Sometimes we are just powerless…

I felt powerless today. It began with being swooped by the very aggressive plovers protecting their nest when I took the dog for a walk. Then on the way back they were even worse, and I ended up having a little cry when I got in the house because they really do come so close and screech at you – it’s just awful.

Next was the dog vomit on my bed; yeah, no idea if it was during the night or this morning – sigh. Couple that with dropping my phone on my little toe (ouch!) and being charged in advance for a meal plan which I didn’t realise I was going to be charged for so soon (there goes $75 from next week’s grocery budget!) and I found myself huffing and puffing around the kitchen feeling irritated and teary.

What was really going on, I asked myself. Every situation made me feel powerless; I had no control over the over-protective birds, the dog vomit or the unfortunate toe incident and whilst the meal plan thing is totally legitimate, I didn’t anticipate it soon enough to make sure I was on top of the cost.
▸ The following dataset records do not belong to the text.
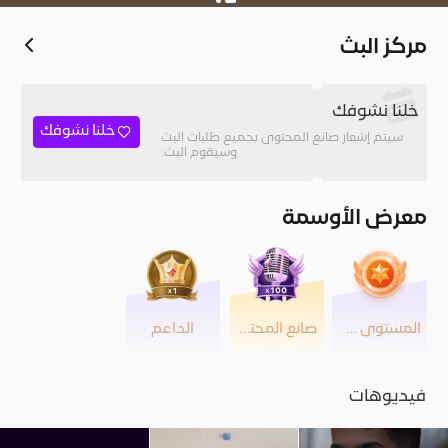
https://tip.dokan.sa/talf305
مركز البث
خلنا نشوفك
خلنا نشوفك
سيتم إشعار صانع المحتوى بجميع طلبات البث
وسيقوم البث.
معرض الأوسمة
المستوى 29
صانع المحتوى
الداعم
فيديوهات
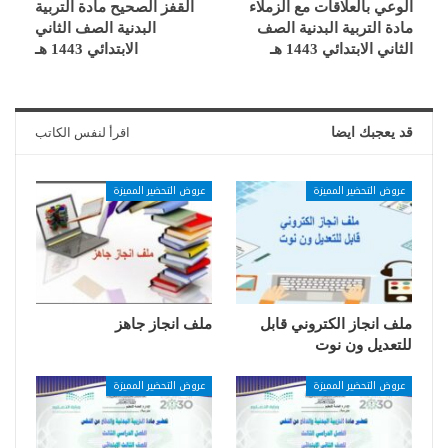
الوعي بالعلاقات مع الزملاء
القفز الصحيح مادة التربية
مادة التربية البدنية الصف
البدنية الصف الثاني
الثاني الابتدائي 1443 هـ
الابتدائي 1443 هـ
قد يعجبك ايضا
اقرأ لنفس الكاتب
عروض التحضير المميزة
عروض التحضير المميزة
ملف انجاز الكتروني قابل
ملف انجاز جاهز
للتعديل ون نوت
عروض التحضير المميزة
عروض التحضير المميزة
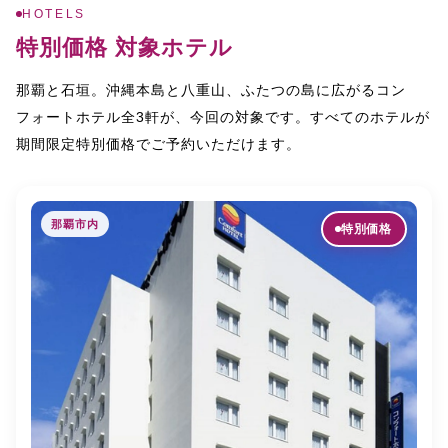
HOTELS
特別価格 対象ホテル
那覇と石垣。沖縄本島と八重山、ふたつの島に広がるコン
3
フォートホテル全
軒が、今回の対象です。すべてのホテルが
期間限定特別価格でご予約いただけます。
那覇市内
特別価格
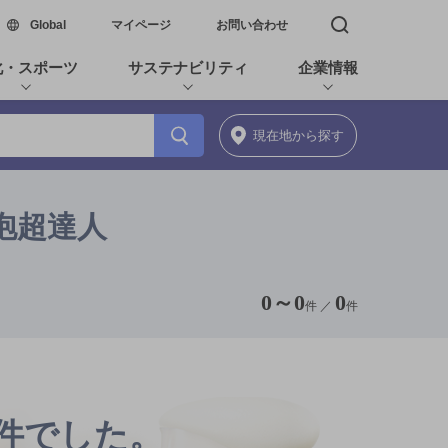
新しいウィンドウで開く
Global
マイページ
お問い合わせ
検索窓を開く
化・スポーツ
サステナビリティ
企業情報
現在地
から探す
神泡超達人
0
～
0
0
件 ／
件
0件でした。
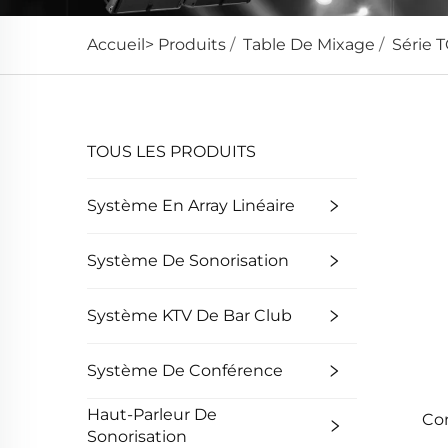
Accueil>
Produits
/
Table De Mixage
/
Série 
TOUS LES PRODUITS
Système En Array Linéaire
Système De Sonorisation
Système KTV De Bar Club
Système De Conférence
Haut-Parleur De
Con
Sonorisation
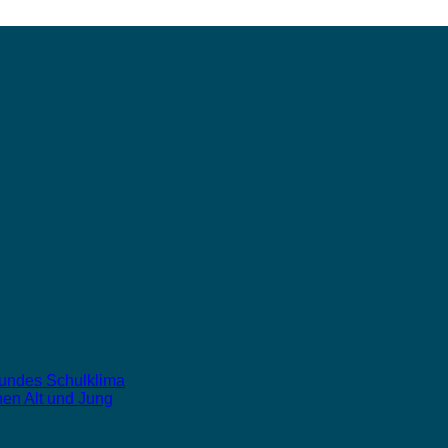
sundes Schulklima
hen Alt und Jung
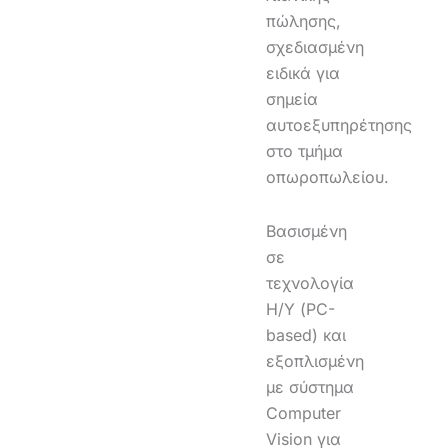
πώλησης,
σχεδιασμένη
ειδικά για
σημεία
αυτοεξυπηρέτησης
στο τμήμα
οπωροπωλείου.
Βασισμένη
σε
τεχνολογία
Η/Υ (PC-
based) και
εξοπλισμένη
με σύστημα
Computer
Vision για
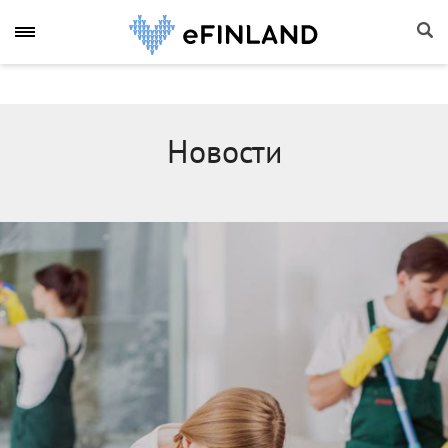
Новости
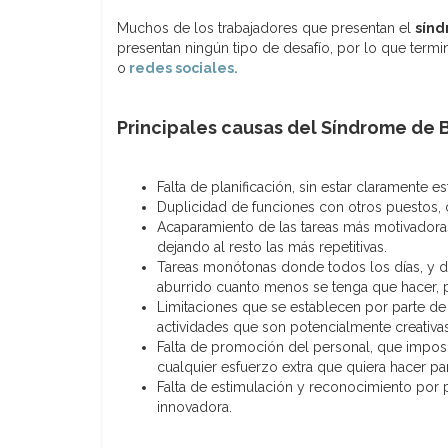
Muchos de los trabajadores que presentan el
sínd
presentan ningún tipo de desafío, por lo que term
o
redes sociales.
Principales causas del Síndrome de 
Falta de planificación, sin estar claramente 
Duplicidad de funciones con otros puestos, c
Acaparamiento de las tareas más motivadora
dejando al resto las más repetitivas.
Tareas monótonas donde todos los días, y du
aburrido cuanto menos se tenga que hacer, p
Limitaciones que se establecen por parte de
actividades que son potencialmente creativas
Falta de promoción del personal, que imposib
cualquier esfuerzo extra que quiera hacer p
Falta de estimulación y reconocimiento por
innovadora.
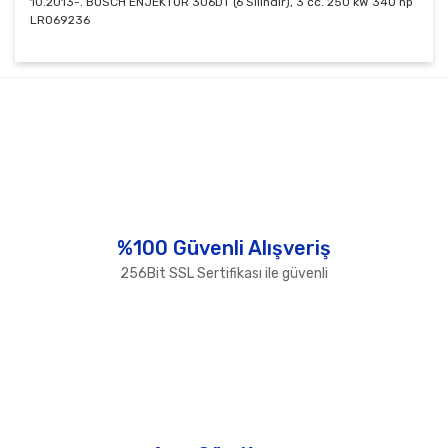
10.2013-. BOSCH ENJEKTÖR 306DT (6 Silindir), 3 cc. 250 kW 340 hp
LR069236
Bu ürünün fiyat bilgisi, resim, ürün açıklamalarında ve
diğer konularda yetersiz gördüğünüz noktaları öneri
Bu ürüne ilk yorumu siz yapın!
formunu kullanarak tarafımıza iletebilirsiniz.
Görüş ve önerileriniz için teşekkür ederiz.
Yorum Yaz
Ürün resmi kalitesiz, bozuk veya görüntülenemiyor.
Ürün açıklamasında eksik bilgiler bulunuyor.
Ürün bilgilerinde hatalar bulunuyor.
%100 Güvenli Alışveriş
Ürün fiyatı diğer sitelerden daha pahalı.
256Bit SSL Sertifikası ile güvenli
Bu ürüne benzer farklı alternatifler olmalı.
Gönder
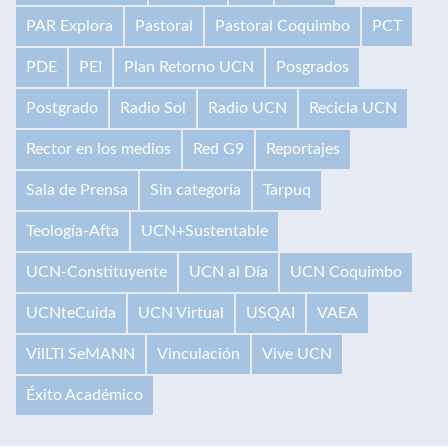
PAR Explora
Pastoral
Pastoral Coquimbo
PCT
PDE
PEI
Plan Retorno UCN
Posgrados
Postgrado
Radio Sol
Radio UCN
Recicla UCN
Rector en los medios
Red G9
Reportajes
Sala de Prensa
Sin categoría
Tarpuq
Teología-Afta
UCN+Sustentable
UCN-Constituyente
UCN al Día
UCN Coquimbo
UCNteCuida
UCN Virtual
USQAI
VAEA
VilLTI SeMANN
Vinculación
Vive UCN
Éxito Académico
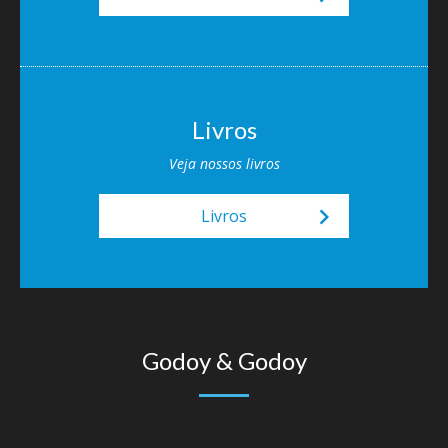
Livros
Veja nossos livros
keyboard_arrow_right
Livros
Godoy & Godoy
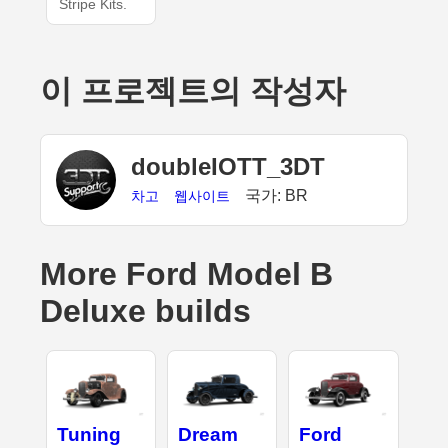
Stripe Kits.
이 프로젝트의 작성자
doubleIOTT_3DT
국가: BR
차고
웹사이트
More Ford Model B
Deluxe builds
Tuning
Dream
Ford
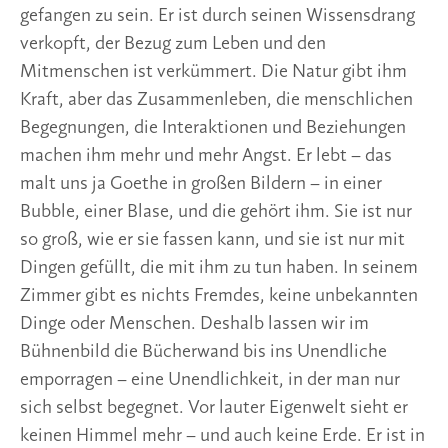
gefangen zu sein. Er ist durch seinen Wissensdrang
verkopft, der Bezug zum Leben und den
Mitmenschen ist verkümmert. Die Natur gibt ihm
Kraft, aber das Zusammenleben, die menschlichen
Begegnungen, die Interaktionen und Beziehungen
machen ihm mehr und mehr Angst. Er lebt – das
malt uns ja Goethe in großen Bildern – in einer
Bubble, einer Blase, und die gehört ihm. Sie ist nur
so groß, wie er sie fassen kann, und sie ist nur mit
Dingen gefüllt, die mit ihm zu tun haben. In seinem
Zimmer gibt es nichts Fremdes, keine unbekannten
Dinge oder Menschen. Deshalb lassen wir im
Bühnenbild die Bücherwand bis ins Unendliche
emporragen – eine Unendlichkeit, in der man nur
sich selbst begegnet. Vor lauter Eigenwelt sieht er
keinen Himmel mehr – und auch keine Erde. Er ist in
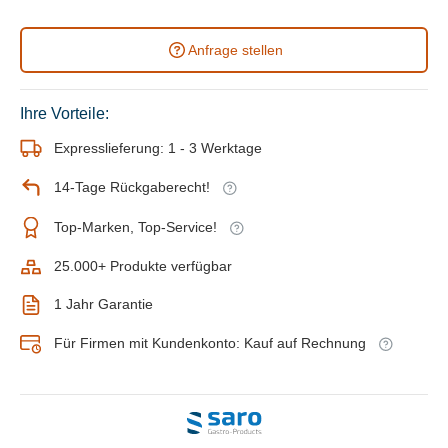
Anfrage stellen
Ihre Vorteile:
Expresslieferung: 1 - 3 Werktage
14-Tage Rückgaberecht!
Top-Marken, Top-Service!
25.000+ Produkte verfügbar
1 Jahr Garantie
Für Firmen mit Kundenkonto: Kauf auf Rechnung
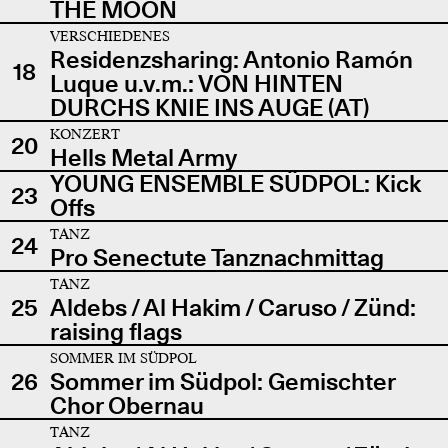
THE MOON
VERSCHIEDENES
Residenzsharing: Antonio Ramón
18
Luque u.v.m.: VON HINTEN
DURCHS KNIE INS AUGE (AT)
KONZERT
20
Hells Metal Army
YOUNG ENSEMBLE SÜDPOL: Kick
23
Offs
TANZ
24
Pro Senectute Tanznachmittag
TANZ
25
Aldebs / Al Hakim / Caruso / Zünd:
raising flags
SOMMER IM SÜDPOL
26
Sommer im Südpol: Gemischter
Chor Obernau
TANZ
Photo by Alex Green on Pexels.com

Now that I have written out my woes and uncovered the underlying tension and emotion, I can see that in isolation, none of these things should cause me the distress I have felt, but one on top of the other they create a headspace that feels overpowered and overwhelmed, stretched thin and anxious.

However, I can also see that despite feeling a sense of powerlessness, I am in fact, not powerless as a person, or even powerless in general – just in the circumstances that effected my morning routine today. They’re isolated incidents that don’t have long term affects and other than a bruise on my toe, won’t cause me any problems in a day (other than those pesky birds!).

As I started to get the day in order, I heard myself mumbling that today hasn’t started off well, which is true. But feeding this mindset and letting it guide my day, and letting my very isolated and short-term problems control my outcomes is not something I want to do.

So what do we do with a start like this?

Review. Reframe. Reset.

  1. We review how we’re feeling. Checking in with each incident that has led up to feeling anxious and overwhelmed and recognising the emotion it made us feel gives us the opportunity to see if there is a pattern in our reactions.
  2. We reframe each incident and consider why we reacted how we did.
    1. Was there anything we could do about it?
    2. Was the level of emotional response warranted?
    3. Do we need to take further action toward the incident?
  3. We reset by acknowledging that we had a challenge, responded in a way that was or was not warranted, took the time to work through that experience, and remind ourselves we can start fresh.

For me today, this looked like the following:

  1. Recognised the feeling of anxiety and asked myself what was going on.
  2. Took a couple of minutes to think backwards and look at each incident in isolation to determine how I felt when it happened.
  3. Concluded that feeling powerless was the underlying emotional response.
  4. Reframed each incident and reviewed what I could or could not change (in the case of the birds, I can contact WIRES to see if they can relocate the birds) or I can pop the dog in the car and we can drive away from the area and walk somewhere else.
  5. Acknowledged that my emotional responses were fear, frustration, pain and irritation and that each one was a valid and normal response to each incident but that feeling these feelings for longer than a few minutes was unwarranted and moved me closer to feeling anxious for the whole day.
  6. Reset myself by focussing back on my things to do today, writing this little blog and having a good strong cup of coffee.

Do I feel better? I still have a bit of tightness in my chest, which indicates to me that I still feel some underlying anxiety and that’s okay. It takes some time for the body to get past uncomfortable feelings and settle down. It is not, however, at a point where I feel it could take over my day and is manageable and I am content with that status for now. If it continues longer than the next hour, I will take the dog out to the backyard and throw the ball around, clean something or do some other kind of physical activity to shake myself around a bit. Just a little bit of physical exercise like this can make a big difference.

Do you experience cumulative isolated incidents that end up controlling the direction of your day? What do you do to help yourself move past your challenges? I’d love to hear your tips and tricks for managing pesky situations too!